Contentment is not a word I use much for it is rarely a state of being that I now inhabit. It is getting harder and harder to put on my dressing gown each morning, somehow shoulders seem reluctant to engage with sleeves.
Earlier this week Anne’s niece called with her two month old baby. Childhood helplessness. In the cycle that is existence I can see the approach of my second childhood. It’s not a pleasing prospect.
But yesterday I felt contentment. I had spent some time signing books for my launch this weekend. I browsed happily as I signed. Poetry books are immensely dippable.
It was lovely and sunny so I suggested afternoon tea out on the lawn. With the recently-bought second-hand walker I went out the front door and around the house to the east side to sit in garden chair. I sat facing the house, sun-hat protecting my face and soaking up the warmth. Bruce had mowed the lawn the day before. Life felt good.
From that vantage I could see the two oaks side by side on the west side of the house. One is a burst of fresh green leaves. The other, shattered by last March’s storm has hardly a promise of buds.
The storm merely winnowed what was already happening. Last Spring the healthy one had the same green canopy of splendour, the other a few leaves as it struggled for survival. It was sick and frail before the gale did its damage. I imagine it had little sap flow. When I was young I reveled in challenging the storm. Now, I feel at its mercy.
The two oaks are a metaphor for my life – the green one my mind, alert and active, (albeit frustrated), whereas the ailing one is my body.

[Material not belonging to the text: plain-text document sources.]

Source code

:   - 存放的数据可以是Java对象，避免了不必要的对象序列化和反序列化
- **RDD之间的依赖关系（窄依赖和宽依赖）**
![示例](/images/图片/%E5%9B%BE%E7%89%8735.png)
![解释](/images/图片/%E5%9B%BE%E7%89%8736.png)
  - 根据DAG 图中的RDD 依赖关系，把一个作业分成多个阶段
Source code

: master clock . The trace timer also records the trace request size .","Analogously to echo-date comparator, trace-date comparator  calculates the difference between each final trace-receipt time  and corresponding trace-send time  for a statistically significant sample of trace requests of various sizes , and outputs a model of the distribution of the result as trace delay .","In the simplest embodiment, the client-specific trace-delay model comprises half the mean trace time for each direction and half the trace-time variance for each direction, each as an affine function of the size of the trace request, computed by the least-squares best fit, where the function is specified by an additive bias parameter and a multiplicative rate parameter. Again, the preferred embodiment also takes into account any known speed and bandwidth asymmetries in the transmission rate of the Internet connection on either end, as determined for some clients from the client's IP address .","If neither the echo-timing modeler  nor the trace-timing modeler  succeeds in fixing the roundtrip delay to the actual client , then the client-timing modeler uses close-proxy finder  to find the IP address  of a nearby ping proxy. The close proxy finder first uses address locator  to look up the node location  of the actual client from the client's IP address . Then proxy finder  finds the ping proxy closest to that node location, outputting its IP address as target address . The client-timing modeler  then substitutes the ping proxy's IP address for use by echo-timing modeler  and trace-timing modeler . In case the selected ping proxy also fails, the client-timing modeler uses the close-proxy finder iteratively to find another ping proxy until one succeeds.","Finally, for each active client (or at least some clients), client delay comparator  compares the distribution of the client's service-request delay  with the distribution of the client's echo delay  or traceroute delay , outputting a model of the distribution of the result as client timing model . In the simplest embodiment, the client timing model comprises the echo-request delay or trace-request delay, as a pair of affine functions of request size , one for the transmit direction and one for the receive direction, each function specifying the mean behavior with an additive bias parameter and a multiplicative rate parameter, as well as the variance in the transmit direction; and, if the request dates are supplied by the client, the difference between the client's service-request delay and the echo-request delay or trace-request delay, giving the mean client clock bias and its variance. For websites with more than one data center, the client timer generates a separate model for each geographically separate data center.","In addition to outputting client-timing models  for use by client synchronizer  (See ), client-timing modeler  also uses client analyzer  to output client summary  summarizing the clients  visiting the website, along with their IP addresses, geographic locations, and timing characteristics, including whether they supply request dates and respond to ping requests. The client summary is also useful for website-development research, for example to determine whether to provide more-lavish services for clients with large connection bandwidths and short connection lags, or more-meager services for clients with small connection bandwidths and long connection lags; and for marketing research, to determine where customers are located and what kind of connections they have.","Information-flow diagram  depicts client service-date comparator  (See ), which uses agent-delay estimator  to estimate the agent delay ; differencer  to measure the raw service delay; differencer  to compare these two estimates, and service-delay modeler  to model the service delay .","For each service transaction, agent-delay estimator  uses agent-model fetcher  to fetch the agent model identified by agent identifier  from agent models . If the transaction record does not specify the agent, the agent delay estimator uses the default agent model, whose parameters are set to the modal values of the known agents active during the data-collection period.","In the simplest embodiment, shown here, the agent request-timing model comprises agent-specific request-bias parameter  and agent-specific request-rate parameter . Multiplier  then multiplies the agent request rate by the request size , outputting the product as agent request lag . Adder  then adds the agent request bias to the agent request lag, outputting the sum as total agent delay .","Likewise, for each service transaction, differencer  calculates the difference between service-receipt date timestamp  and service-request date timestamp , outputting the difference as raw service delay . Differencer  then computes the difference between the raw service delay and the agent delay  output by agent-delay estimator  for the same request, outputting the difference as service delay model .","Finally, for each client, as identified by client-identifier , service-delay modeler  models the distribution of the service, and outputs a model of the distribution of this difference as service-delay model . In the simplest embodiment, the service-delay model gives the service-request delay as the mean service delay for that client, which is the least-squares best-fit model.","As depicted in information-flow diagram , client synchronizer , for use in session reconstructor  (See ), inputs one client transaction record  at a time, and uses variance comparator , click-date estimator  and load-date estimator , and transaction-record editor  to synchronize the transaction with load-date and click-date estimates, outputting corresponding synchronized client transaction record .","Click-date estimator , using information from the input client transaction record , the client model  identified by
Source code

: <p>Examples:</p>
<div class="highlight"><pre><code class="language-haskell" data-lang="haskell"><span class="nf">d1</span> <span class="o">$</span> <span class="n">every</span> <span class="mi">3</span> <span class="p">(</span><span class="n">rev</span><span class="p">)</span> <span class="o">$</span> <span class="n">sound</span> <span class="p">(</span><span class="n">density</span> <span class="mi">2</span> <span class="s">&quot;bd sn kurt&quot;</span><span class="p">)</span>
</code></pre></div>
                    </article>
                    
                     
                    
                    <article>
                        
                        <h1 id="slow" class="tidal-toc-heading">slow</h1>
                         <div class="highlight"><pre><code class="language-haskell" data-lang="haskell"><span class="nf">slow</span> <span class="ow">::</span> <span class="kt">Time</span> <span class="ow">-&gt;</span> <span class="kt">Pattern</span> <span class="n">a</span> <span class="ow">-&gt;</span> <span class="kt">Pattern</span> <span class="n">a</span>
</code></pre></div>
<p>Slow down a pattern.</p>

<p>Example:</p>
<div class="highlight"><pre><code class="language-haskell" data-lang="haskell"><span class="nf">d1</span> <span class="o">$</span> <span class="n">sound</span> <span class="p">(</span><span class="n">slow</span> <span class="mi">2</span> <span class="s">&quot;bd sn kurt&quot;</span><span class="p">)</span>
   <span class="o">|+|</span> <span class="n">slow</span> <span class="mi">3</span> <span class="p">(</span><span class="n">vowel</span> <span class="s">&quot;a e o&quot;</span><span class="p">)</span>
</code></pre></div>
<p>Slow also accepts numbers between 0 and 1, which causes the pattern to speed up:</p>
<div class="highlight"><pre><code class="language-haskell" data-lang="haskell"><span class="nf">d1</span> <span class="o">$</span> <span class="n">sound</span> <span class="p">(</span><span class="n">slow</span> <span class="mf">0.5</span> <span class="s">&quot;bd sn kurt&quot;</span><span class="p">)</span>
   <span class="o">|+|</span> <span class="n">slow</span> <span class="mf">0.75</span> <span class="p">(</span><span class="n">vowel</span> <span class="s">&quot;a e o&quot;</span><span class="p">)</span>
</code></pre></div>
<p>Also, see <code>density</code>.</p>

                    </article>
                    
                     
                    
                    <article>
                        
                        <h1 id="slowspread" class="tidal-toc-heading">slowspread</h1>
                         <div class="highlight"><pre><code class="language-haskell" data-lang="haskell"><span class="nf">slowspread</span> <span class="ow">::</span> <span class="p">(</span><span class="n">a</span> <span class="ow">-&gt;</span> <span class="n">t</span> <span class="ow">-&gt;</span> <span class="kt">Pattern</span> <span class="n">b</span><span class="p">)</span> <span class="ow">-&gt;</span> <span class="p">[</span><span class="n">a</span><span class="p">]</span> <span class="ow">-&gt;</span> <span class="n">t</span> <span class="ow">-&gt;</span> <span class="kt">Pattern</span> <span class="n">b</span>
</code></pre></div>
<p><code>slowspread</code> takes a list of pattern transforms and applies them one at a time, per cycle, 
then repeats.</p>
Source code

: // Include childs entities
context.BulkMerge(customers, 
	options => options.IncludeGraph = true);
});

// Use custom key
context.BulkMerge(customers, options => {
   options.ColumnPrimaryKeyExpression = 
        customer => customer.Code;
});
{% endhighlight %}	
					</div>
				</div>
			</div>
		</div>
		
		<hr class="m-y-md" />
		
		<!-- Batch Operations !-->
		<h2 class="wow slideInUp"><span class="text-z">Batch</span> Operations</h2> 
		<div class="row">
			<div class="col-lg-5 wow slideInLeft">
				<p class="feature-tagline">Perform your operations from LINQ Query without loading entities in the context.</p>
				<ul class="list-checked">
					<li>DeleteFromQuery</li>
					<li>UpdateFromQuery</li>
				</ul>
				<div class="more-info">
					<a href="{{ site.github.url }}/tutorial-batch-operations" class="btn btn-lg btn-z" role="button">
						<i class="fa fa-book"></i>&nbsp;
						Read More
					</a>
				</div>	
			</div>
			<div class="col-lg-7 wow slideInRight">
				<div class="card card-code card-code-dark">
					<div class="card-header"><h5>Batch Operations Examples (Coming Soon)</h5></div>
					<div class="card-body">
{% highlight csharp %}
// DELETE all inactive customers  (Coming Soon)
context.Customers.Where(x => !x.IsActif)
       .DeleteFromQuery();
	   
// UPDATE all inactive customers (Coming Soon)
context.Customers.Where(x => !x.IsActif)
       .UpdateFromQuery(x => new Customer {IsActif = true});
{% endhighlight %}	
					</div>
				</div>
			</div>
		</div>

Strange to have that thought while in a state of contentment. The sight of new leaves on the lovely weeping elm to the north helped. As did the snowdrops, they’ve been flowering for ages. (A search on the internet reveals that deer do not eat them). The lavender’s looking majestic, the roses are vigorous in growth and Anne had planted out lettuce seedlings for summer salads.
Don't catalogue Harvey. Like all such moods it vanished. Musing about contenment destroyed the moment. It's lesson Keats taught us. It's a lesson we never learn. Though we yearn for its return that instance is over and life flows on.